• Metin bölümü:
------------------------------------------------------------

KOMİSYON KONUŞMASI

BİHLUN TAMAYLIGİL (İstanbul) - Teşekkür ederim Başkanım.

Değerli Bakan, değerli bürokratlar; şimdi biz bu teklif içeriğinde biraz önce sermaye piyasası, halka açıklık oranının artırılması veya şirket sayısının artırılması için vergi kanunlarında bir düzenleme yapılarak borsanın derinliği artsın, sermaye piyasasında daha çok şirket bulunsun, "kapitalizasyon" dediğimiz piyasa değeri yükselsin diye bir düzenleme yaptık. Sermaye piyasası güvene dayalı ve güven faktörünün de yatırımcı açısından ön planda yer aldığı bir piyasa yapılanımı.

------------------------------------------------------------

• Görev:
Komisyon konuşmasındaki "BİHLUN TAMAYLIGİL (İstanbul)" sözlerinden "bir piyasa yapılanımı." sözlerine kadar olan kısmı, geçtiği her yerde "düzenleme" yerine "değişiklik" koyarak yeniden yazın.

• Çıkarılan kayıtlar:
------------------------------------------------------------

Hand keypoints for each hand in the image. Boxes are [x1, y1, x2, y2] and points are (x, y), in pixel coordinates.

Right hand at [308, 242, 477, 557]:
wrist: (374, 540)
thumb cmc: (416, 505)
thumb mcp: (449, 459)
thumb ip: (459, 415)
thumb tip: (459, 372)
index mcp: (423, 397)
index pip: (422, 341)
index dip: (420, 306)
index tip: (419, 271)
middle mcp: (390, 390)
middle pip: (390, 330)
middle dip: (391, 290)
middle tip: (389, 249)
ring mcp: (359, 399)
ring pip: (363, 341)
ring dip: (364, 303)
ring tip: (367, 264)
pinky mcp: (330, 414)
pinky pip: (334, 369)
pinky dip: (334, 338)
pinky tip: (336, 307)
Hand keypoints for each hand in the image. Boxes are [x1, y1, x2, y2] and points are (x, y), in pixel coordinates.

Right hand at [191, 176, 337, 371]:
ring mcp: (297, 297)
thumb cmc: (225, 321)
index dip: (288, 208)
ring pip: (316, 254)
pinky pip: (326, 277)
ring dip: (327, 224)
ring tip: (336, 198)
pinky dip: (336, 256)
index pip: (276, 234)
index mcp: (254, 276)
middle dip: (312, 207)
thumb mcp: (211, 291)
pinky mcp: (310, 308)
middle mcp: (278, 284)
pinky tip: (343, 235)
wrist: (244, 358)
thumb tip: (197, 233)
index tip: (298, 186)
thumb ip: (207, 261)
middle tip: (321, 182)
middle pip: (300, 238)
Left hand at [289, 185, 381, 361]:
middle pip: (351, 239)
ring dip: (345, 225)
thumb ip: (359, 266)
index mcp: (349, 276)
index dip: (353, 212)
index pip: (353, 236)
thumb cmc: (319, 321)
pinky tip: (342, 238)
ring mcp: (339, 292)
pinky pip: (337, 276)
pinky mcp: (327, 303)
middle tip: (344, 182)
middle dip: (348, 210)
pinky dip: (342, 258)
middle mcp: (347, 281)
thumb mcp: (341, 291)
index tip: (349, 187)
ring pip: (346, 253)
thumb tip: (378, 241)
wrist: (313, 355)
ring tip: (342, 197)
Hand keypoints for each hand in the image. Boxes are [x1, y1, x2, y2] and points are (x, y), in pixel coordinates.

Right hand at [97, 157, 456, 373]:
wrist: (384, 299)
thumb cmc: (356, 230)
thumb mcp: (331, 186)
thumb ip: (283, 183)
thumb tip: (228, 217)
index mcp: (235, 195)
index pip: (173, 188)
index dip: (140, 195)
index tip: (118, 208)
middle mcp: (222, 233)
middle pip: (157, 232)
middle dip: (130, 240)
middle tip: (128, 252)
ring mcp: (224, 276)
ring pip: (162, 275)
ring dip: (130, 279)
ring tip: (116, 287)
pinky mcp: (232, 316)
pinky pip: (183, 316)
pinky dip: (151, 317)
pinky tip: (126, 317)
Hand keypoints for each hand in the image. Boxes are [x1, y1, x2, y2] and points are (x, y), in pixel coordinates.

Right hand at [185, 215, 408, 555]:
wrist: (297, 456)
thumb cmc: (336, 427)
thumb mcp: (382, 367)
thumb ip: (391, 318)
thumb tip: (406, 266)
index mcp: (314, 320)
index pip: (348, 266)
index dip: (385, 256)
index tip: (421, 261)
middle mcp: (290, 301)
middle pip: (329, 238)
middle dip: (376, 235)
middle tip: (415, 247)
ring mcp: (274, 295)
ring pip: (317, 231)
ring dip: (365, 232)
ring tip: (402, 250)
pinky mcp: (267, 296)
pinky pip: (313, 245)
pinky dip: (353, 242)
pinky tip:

------------------------------------------------------------

• Çözüm:
BİHLUN TAMAYLIGİL (İstanbul) - Teşekkür ederim Başkanım.

Değerli Bakan, değerli bürokratlar; şimdi biz bu teklif içeriğinde biraz önce sermaye piyasası, halka açıklık oranının artırılması veya şirket sayısının artırılması için vergi kanunlarında bir değişiklik yapılarak borsanın derinliği artsın, sermaye piyasasında daha çok şirket bulunsun, "kapitalizasyon" dediğimiz piyasa değeri yükselsin diye bir değişiklik yaptık. Sermaye piyasası güvene dayalı ve güven faktörünün de yatırımcı açısından ön planda yer aldığı bir piyasa yapılanımı.